California’s law presents no limit to what an athlete can earn from NIL other than prohibiting endorsements that conflict with a university’s sponsorship deal.
Skinner did not appreciate that under the NCAA’s recommendations former UCLA gymnast Katelyn Ohashi would not have been able to own the rights to a photo of her wearing Bruins gear or performing in one of the thrilling floor routines that brought her momentary fame a year ago.
“It’s appropriate to have guardrails on boosters,” Skinner said, “but the rules should not be too restrictive.”
Q. How limiting is a restriction on athletes using school logos and IP?
A. Quite a bit, actually — for the athletes and their athletic departments that would have been able to capitalize as well.
“I went into this thinking we were going to have a true power of three situations, where the brand, the school and the athlete were going to do things together,” said Jim Cavale, the chief executive of INFLCR, a software platform for sports teams to store, track and deliver content to their athletes for use on their social media accounts. “I thought it was going to be a rising tide lifts all boats situation that would maximize student-athlete value opportunities.
“Instead, it’s the power of two. The brand is either working with the school or the athlete. They’re not working together with clear aspirations for group licensing or any type of union that would help group licensing become a reality. This is really going to limit and cap the market value of a student-athlete’s NIL.”

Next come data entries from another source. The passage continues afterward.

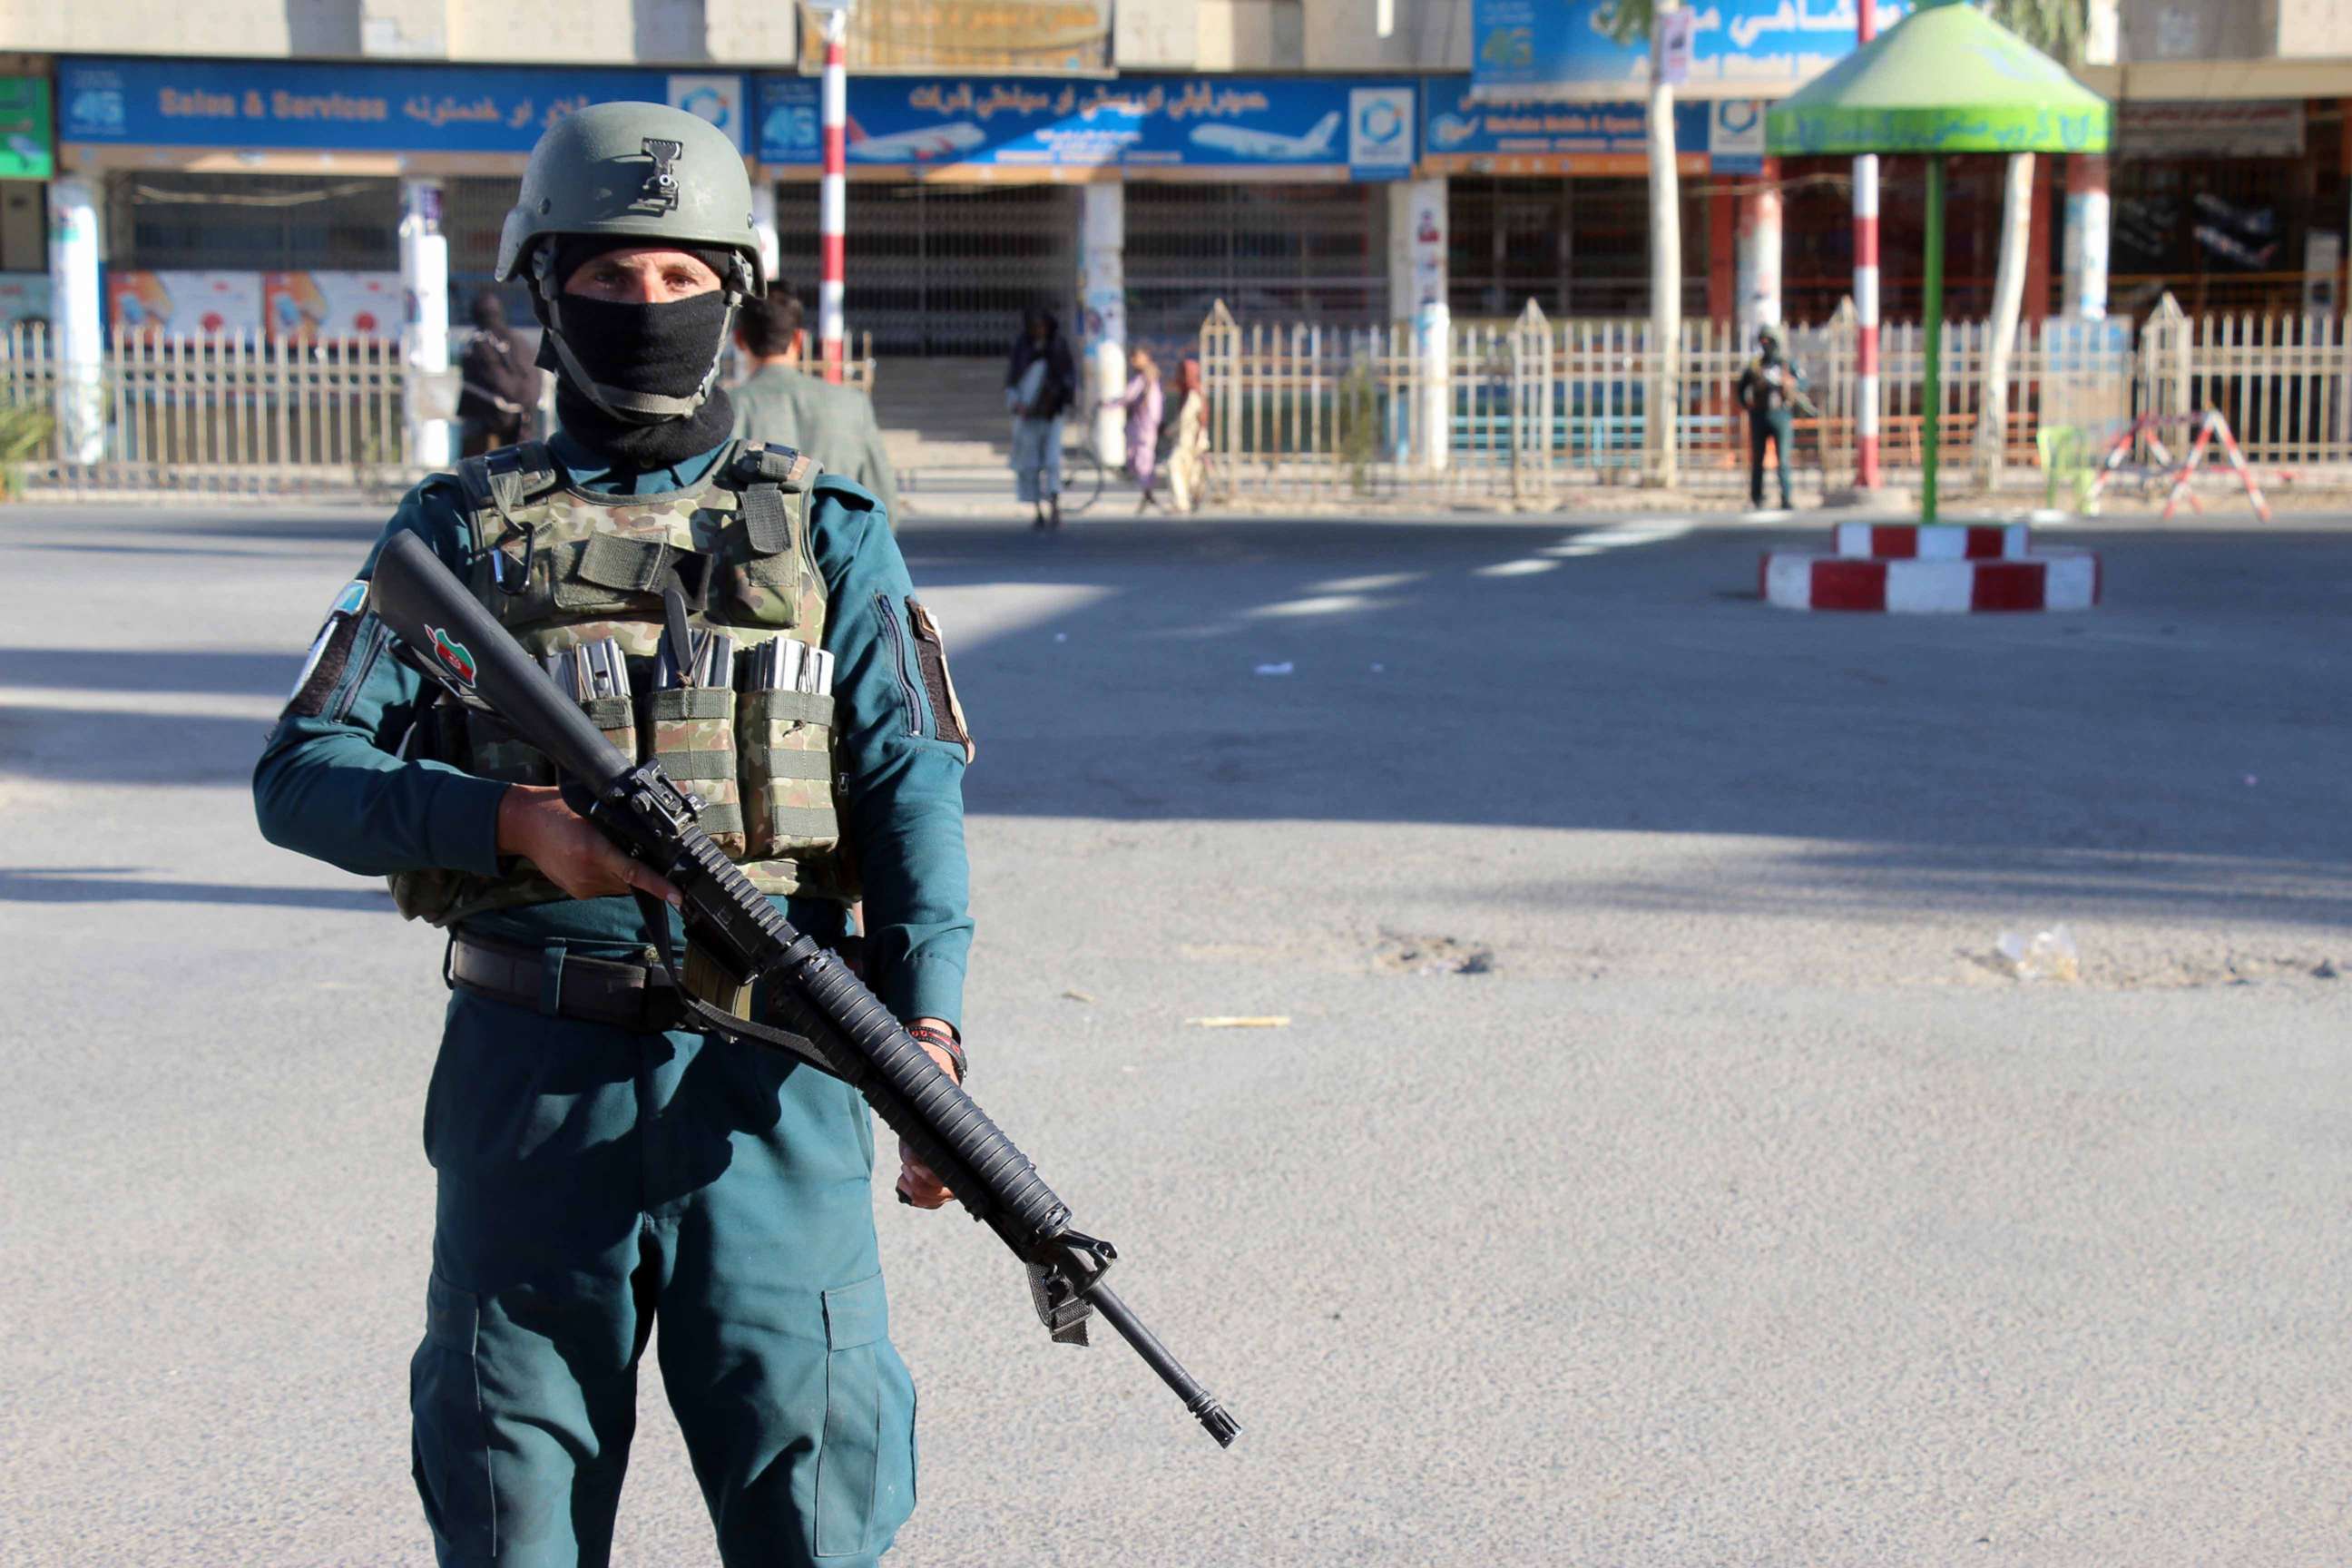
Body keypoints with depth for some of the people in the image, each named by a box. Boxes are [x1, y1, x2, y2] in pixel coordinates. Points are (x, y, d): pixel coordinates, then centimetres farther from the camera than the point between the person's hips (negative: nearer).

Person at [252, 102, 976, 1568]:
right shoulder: (462, 531, 8)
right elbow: (303, 772, 3)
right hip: (537, 1065, 1)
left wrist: (928, 1022, -16)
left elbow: (910, 782, -1)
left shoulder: (829, 534, 9)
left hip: (771, 1073, 0)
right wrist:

Simply put, an athlete’s endorsement is worth more if he’s wearing the school’s official gear or standing in the stadium or arena as a backdrop. The school’s sponsorship deal is worth more if the player can be used in it.
A few weeks ago, Notre Dame athletic director Jack Swarbrick said that he was in favor of schools and their athletes being able to team up through NIL use that would benefit all.
“For many of our students, the greatest value of the activity they choose to do is if they can affiliate it with the school brand,” Swarbrick said. “I hope we’re in a position to be a partner with them, to allow them to do the instructional video in the school uniform for example. I hope there’s a way to be co-licensee, co-participant, but I hope our colleges and universities aren’t becoming arbiters or agents for deals.”
As of this moment, the NCAA is not ready to toe that tricky balance.